Federal Regulators Delay Decision and Request More Information on Utilities’ Proposal for New Energy Market
WASHINGTON — Today the Federal Energy Regulatory Commission requested more information before ruling on a proposal by Southeastern utilities to alter the existing wholesale energy market, citing questions on price impacts, transparency, and market manipulation.
In February, a number of utilities in the US Southeast filed a proposal with the Federal Energy Regulatory Commission (FERC) to create the Southeast Energy Exchange Market (SEEM), a proposal that was challenged by SELC representing several public interest organizations throughout the region.

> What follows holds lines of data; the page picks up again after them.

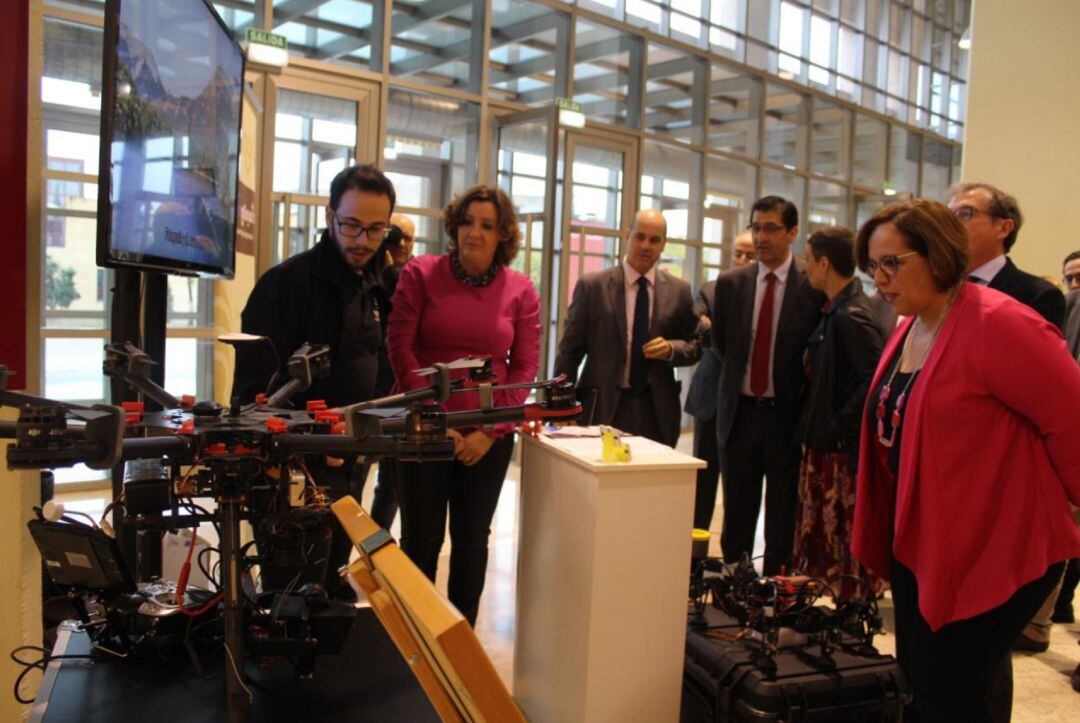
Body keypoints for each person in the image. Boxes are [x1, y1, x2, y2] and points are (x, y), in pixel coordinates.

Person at [851, 199, 1080, 721]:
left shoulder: (999, 322)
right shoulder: (910, 325)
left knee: (955, 690)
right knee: (922, 683)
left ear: (937, 255)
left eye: (892, 263)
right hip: (925, 539)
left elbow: (1071, 419)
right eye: (873, 266)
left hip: (994, 545)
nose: (880, 279)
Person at [232, 164, 398, 600]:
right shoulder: (285, 284)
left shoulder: (378, 286)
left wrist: (367, 425)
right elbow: (251, 391)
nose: (362, 240)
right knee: (288, 593)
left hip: (350, 456)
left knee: (331, 577)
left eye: (376, 229)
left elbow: (380, 364)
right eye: (351, 226)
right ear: (330, 217)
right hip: (291, 464)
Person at [387, 185, 540, 627]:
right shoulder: (421, 272)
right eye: (468, 221)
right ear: (455, 226)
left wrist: (488, 433)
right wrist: (434, 419)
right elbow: (400, 347)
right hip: (422, 428)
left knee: (473, 540)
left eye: (488, 225)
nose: (475, 233)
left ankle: (461, 644)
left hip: (487, 439)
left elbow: (524, 367)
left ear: (502, 236)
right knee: (420, 540)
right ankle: (415, 641)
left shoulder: (521, 289)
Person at [710, 196, 825, 575]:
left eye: (770, 228)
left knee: (782, 518)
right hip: (739, 415)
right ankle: (733, 590)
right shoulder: (730, 285)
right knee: (738, 514)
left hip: (786, 420)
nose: (760, 237)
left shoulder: (811, 285)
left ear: (793, 233)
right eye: (755, 227)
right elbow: (724, 347)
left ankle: (775, 597)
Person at [554, 209, 700, 447]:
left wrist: (672, 349)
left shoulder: (679, 291)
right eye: (640, 236)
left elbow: (695, 346)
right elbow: (569, 352)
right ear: (627, 236)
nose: (646, 245)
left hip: (657, 410)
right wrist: (561, 407)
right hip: (603, 406)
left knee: (650, 482)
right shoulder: (593, 286)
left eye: (654, 240)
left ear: (664, 245)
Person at [793, 227, 885, 599]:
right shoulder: (836, 310)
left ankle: (851, 617)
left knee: (843, 543)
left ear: (825, 263)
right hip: (826, 442)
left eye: (809, 260)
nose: (806, 268)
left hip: (839, 452)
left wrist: (837, 424)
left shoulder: (852, 314)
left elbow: (873, 378)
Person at [686, 230, 754, 530]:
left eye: (749, 255)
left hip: (746, 402)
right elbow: (699, 321)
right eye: (737, 253)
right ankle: (695, 552)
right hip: (711, 397)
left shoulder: (761, 292)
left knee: (740, 485)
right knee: (703, 479)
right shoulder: (713, 288)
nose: (741, 259)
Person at [948, 182, 1065, 330]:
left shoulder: (1038, 296)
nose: (950, 224)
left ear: (1003, 228)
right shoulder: (938, 288)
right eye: (948, 216)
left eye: (965, 214)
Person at [368, 213, 417, 531]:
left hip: (401, 393)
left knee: (394, 484)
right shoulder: (370, 275)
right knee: (354, 475)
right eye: (394, 236)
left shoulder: (413, 279)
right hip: (368, 392)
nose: (400, 244)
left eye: (407, 238)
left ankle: (378, 550)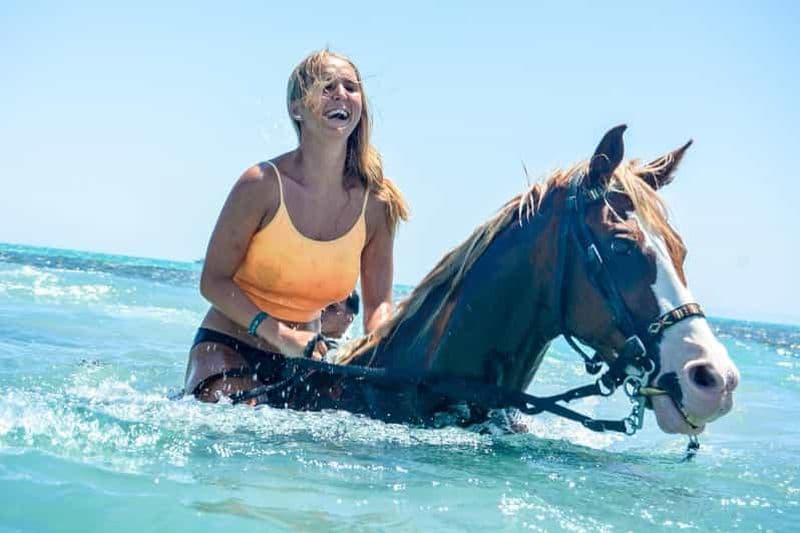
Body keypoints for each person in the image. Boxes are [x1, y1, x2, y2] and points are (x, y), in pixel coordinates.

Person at [184, 50, 409, 403]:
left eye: (351, 87)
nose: (340, 94)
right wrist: (282, 337)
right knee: (243, 427)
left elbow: (378, 303)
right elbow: (212, 281)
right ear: (296, 108)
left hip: (307, 362)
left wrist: (392, 353)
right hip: (228, 347)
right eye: (327, 86)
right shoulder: (260, 184)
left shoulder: (378, 204)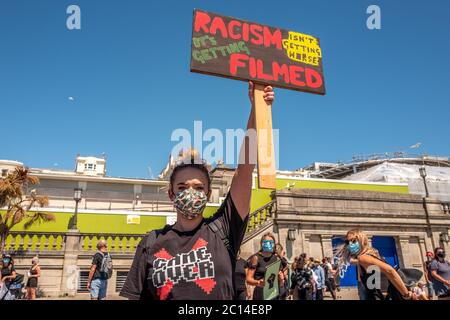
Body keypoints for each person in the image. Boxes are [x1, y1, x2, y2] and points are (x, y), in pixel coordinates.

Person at [120, 82, 275, 300]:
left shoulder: (223, 229)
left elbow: (244, 169)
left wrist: (257, 108)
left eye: (199, 187)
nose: (191, 192)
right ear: (171, 194)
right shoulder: (151, 243)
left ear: (209, 193)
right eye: (182, 187)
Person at [337, 229, 415, 300]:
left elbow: (390, 271)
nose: (350, 244)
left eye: (353, 241)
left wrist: (406, 295)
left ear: (361, 240)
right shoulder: (372, 254)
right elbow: (378, 282)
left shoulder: (363, 257)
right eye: (348, 242)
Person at [246, 233, 287, 300]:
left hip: (273, 293)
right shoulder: (256, 258)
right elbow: (248, 279)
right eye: (266, 242)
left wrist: (281, 279)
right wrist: (258, 282)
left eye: (271, 242)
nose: (268, 244)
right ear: (261, 243)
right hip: (260, 293)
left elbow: (280, 279)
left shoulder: (276, 258)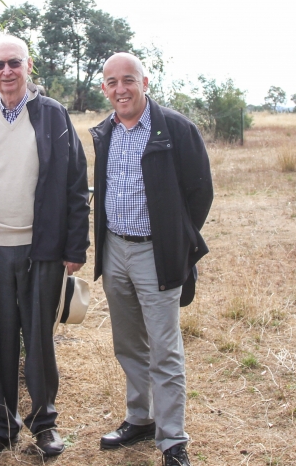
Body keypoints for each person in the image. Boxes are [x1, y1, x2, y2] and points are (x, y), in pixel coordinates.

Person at [0, 34, 90, 457]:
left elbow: (75, 185)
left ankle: (44, 423)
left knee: (39, 341)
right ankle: (2, 425)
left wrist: (74, 247)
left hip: (41, 249)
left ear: (29, 66)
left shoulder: (52, 116)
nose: (7, 72)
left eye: (14, 63)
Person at [90, 52, 213, 466]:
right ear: (104, 88)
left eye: (129, 80)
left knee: (165, 348)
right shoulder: (105, 130)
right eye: (112, 82)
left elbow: (200, 192)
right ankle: (139, 418)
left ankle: (173, 439)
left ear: (146, 83)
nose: (121, 89)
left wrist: (176, 238)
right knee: (128, 343)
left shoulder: (175, 129)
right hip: (114, 250)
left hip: (155, 253)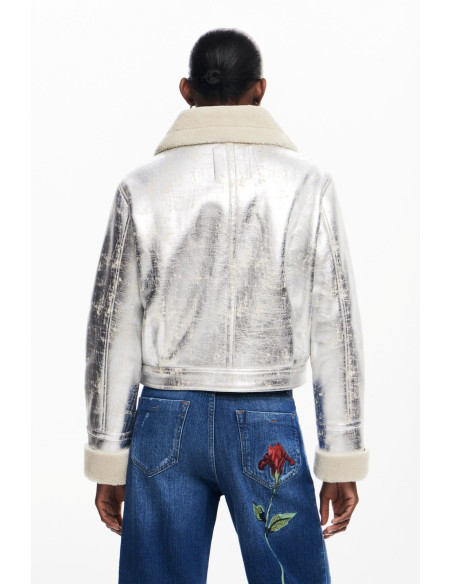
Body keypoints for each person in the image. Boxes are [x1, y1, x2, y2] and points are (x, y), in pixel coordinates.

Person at [83, 27, 369, 584]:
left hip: (164, 422)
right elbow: (336, 327)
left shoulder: (140, 187)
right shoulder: (307, 184)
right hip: (266, 423)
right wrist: (341, 453)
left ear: (186, 90)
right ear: (260, 90)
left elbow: (111, 332)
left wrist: (107, 453)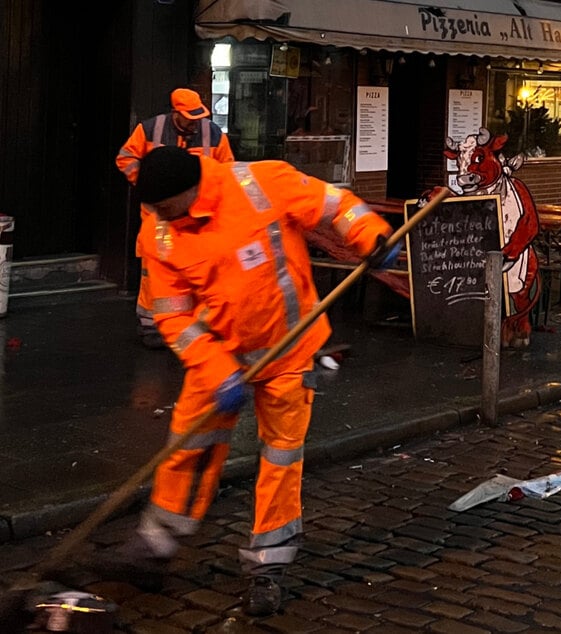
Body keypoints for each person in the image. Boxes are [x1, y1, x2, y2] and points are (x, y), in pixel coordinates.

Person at [107, 146, 399, 616]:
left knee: (280, 457)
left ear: (192, 192)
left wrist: (372, 236)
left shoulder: (260, 183)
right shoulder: (159, 231)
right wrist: (219, 369)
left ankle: (268, 566)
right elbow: (173, 316)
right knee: (188, 446)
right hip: (218, 362)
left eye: (164, 207)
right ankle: (154, 548)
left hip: (290, 350)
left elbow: (334, 205)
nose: (157, 216)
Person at [116, 88, 234, 349]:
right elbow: (126, 158)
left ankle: (189, 326)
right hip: (159, 216)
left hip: (197, 216)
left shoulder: (213, 133)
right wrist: (149, 184)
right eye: (189, 116)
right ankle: (150, 324)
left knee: (195, 270)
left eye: (197, 116)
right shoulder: (149, 129)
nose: (194, 121)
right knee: (153, 272)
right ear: (175, 113)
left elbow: (226, 169)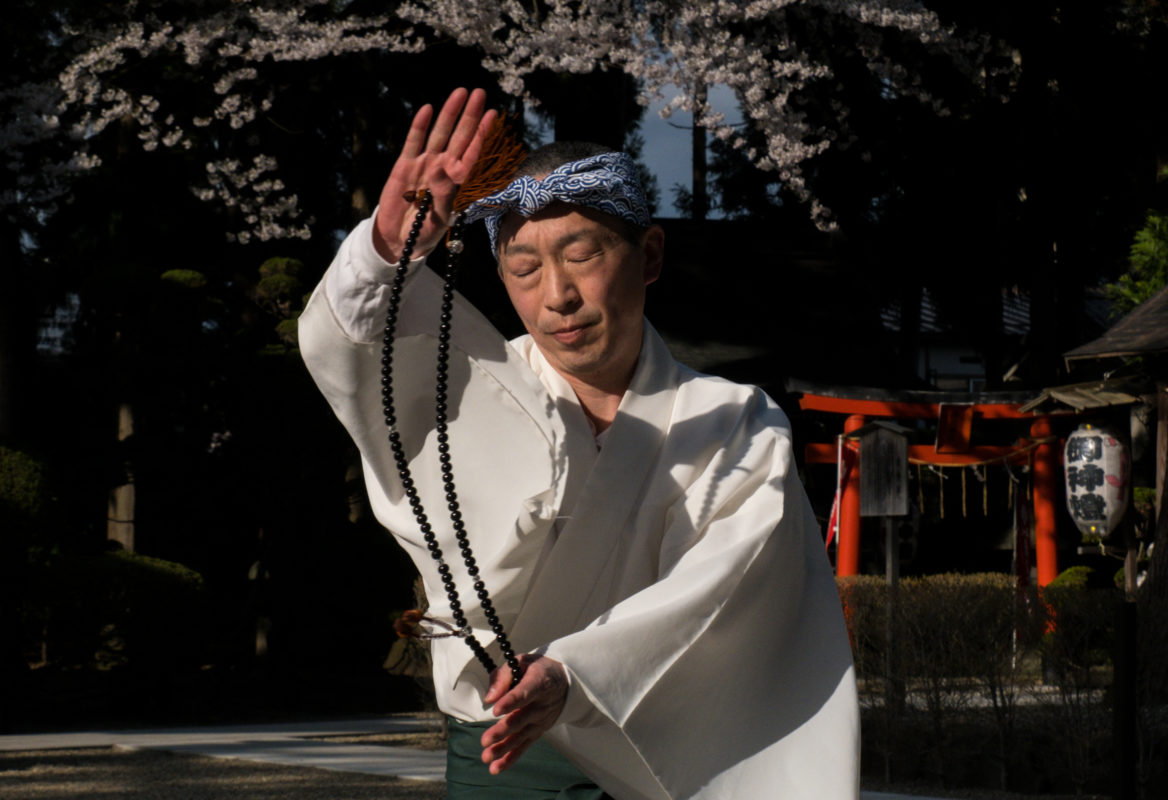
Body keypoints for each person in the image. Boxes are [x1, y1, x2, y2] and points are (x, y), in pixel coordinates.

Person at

In response, SELC Attorney Maia Hutt released the following statement:
“We have a shot at meaningful reform that will help lower customer bills and drive clean energy investments in the Southeast, but utilities have attempted to derail this opportunity with a self-serving proposal that could actually move the region backwards. The SEEM proposal protects the utilities by increasing opportunities to exercise their monopoly power, to the disadvantage of independent power producers and with only token transparency and oversight. We’re pleased to see FERC require more information so there will be more public scrutiny for this flawed proposal.”
Across the region the proposed energy market would cover, nearly five million households face a high or severe energy burden. As calls have increased for wholesale market and utility reform—and some states have initiated processes to do so—the utilities put forth their own SEEM proposal.
SELC submitted the challenge on behalf of Energy Alabama, Sierra Club, South Carolina Coastal Conservation League, GASP, Southern Alliance for Clean Energy, Southface Energy Institute, Inc., Vote Solar, Georgia Interfaith Power and Light, Georgia Conservation Voters, and Partnership for Southern Equity.
The utilities behind the SEEM proposal—including Alabama Power, Dominion Energy, Duke Energy, and Georgia Power—have 45 days to provide additional information to FERC.